**WHAT NEEDS TO BE DONE**
Of all the entries below, only the lines from the one with "Cereais e Farinhas Viva" up to and including the one with "ploma nasıl alınır?" are to be duplicated exactly.

**EXCERPTED RECORDS**

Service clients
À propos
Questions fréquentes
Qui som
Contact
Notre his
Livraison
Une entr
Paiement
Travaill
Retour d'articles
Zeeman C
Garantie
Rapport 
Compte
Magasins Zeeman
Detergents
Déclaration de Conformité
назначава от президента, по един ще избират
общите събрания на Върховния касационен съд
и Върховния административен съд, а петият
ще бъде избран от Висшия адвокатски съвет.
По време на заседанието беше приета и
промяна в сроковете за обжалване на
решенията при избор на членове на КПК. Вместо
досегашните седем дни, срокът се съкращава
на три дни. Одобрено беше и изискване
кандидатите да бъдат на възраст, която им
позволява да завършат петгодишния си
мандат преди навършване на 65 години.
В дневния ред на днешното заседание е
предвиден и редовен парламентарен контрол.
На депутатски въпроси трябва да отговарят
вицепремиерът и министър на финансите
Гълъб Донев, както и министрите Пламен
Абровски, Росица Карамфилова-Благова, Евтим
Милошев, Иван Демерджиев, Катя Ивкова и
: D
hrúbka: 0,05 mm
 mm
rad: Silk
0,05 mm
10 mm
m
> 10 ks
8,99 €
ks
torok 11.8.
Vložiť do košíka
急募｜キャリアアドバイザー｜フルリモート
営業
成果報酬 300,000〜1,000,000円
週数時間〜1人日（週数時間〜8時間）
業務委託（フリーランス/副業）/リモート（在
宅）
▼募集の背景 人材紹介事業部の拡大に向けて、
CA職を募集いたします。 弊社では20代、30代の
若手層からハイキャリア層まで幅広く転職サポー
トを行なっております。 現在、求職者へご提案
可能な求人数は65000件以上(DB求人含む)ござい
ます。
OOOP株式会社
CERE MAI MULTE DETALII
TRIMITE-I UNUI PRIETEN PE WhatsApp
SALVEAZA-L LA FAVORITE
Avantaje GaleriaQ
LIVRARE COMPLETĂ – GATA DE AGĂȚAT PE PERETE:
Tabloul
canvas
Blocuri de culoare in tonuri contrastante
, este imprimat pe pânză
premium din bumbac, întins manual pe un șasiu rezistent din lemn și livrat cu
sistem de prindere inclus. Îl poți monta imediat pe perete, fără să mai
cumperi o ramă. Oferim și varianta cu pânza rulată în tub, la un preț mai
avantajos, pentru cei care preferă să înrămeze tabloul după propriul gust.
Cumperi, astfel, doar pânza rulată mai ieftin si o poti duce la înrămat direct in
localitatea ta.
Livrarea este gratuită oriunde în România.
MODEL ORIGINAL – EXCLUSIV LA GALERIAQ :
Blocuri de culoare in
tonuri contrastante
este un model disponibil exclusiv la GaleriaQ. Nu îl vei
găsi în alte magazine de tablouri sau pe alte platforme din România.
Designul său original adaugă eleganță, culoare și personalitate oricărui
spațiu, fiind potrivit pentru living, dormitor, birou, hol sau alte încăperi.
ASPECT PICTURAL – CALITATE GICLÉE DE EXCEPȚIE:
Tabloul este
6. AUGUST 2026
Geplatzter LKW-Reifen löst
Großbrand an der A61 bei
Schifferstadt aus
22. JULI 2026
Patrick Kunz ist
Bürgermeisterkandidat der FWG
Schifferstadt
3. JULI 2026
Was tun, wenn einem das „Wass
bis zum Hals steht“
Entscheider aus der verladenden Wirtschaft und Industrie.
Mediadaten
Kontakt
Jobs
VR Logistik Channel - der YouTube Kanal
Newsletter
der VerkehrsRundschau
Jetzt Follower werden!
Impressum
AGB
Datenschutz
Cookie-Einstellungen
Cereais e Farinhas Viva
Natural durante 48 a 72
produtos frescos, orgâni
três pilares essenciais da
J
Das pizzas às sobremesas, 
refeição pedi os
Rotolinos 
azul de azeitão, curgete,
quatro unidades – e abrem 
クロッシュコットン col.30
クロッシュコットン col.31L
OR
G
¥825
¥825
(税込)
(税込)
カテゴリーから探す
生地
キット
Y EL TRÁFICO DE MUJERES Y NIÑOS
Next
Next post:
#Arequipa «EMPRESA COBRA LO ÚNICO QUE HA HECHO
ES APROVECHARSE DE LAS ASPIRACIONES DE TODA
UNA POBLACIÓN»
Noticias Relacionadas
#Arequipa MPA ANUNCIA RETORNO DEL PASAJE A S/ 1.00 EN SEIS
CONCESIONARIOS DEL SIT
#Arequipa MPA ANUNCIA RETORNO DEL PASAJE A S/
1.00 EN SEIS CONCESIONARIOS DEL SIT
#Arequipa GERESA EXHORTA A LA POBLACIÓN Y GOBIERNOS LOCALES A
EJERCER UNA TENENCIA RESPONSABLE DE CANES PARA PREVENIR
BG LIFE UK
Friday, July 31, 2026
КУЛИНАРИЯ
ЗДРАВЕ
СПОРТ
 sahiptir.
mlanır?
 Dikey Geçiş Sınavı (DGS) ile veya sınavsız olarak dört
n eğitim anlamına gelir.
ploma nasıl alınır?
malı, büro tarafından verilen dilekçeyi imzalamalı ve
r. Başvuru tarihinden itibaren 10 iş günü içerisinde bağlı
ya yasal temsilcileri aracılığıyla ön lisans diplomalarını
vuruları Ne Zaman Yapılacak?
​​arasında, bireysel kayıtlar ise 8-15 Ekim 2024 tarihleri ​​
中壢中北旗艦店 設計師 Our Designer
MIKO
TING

**RESPONSE**
Cereais e Farinhas Viva
Natural durante 48 a 72
produtos frescos, orgâni
três pilares essenciais da
J
Das pizzas às sobremesas, 
refeição pedi os
Rotolinos 
azul de azeitão, curgete,
quatro unidades – e abrem 
クロッシュコットン col.30
クロッシュコットン col.31L
OR
G
¥825
¥825
(税込)
(税込)
カテゴリーから探す
生地
キット
Y EL TRÁFICO DE MUJERES Y NIÑOS
Next
Next post:
#Arequipa «EMPRESA COBRA LO ÚNICO QUE HA HECHO
ES APROVECHARSE DE LAS ASPIRACIONES DE TODA
UNA POBLACIÓN»
Noticias Relacionadas
#Arequipa MPA ANUNCIA RETORNO DEL PASAJE A S/ 1.00 EN SEIS
CONCESIONARIOS DEL SIT
#Arequipa MPA ANUNCIA RETORNO DEL PASAJE A S/
1.00 EN SEIS CONCESIONARIOS DEL SIT
#Arequipa GERESA EXHORTA A LA POBLACIÓN Y GOBIERNOS LOCALES A
EJERCER UNA TENENCIA RESPONSABLE DE CANES PARA PREVENIR
BG LIFE UK
Friday, July 31, 2026
КУЛИНАРИЯ
ЗДРАВЕ
СПОРТ
 sahiptir.
mlanır?
 Dikey Geçiş Sınavı (DGS) ile veya sınavsız olarak dört
n eğitim anlamına gelir.
ploma nasıl alınır?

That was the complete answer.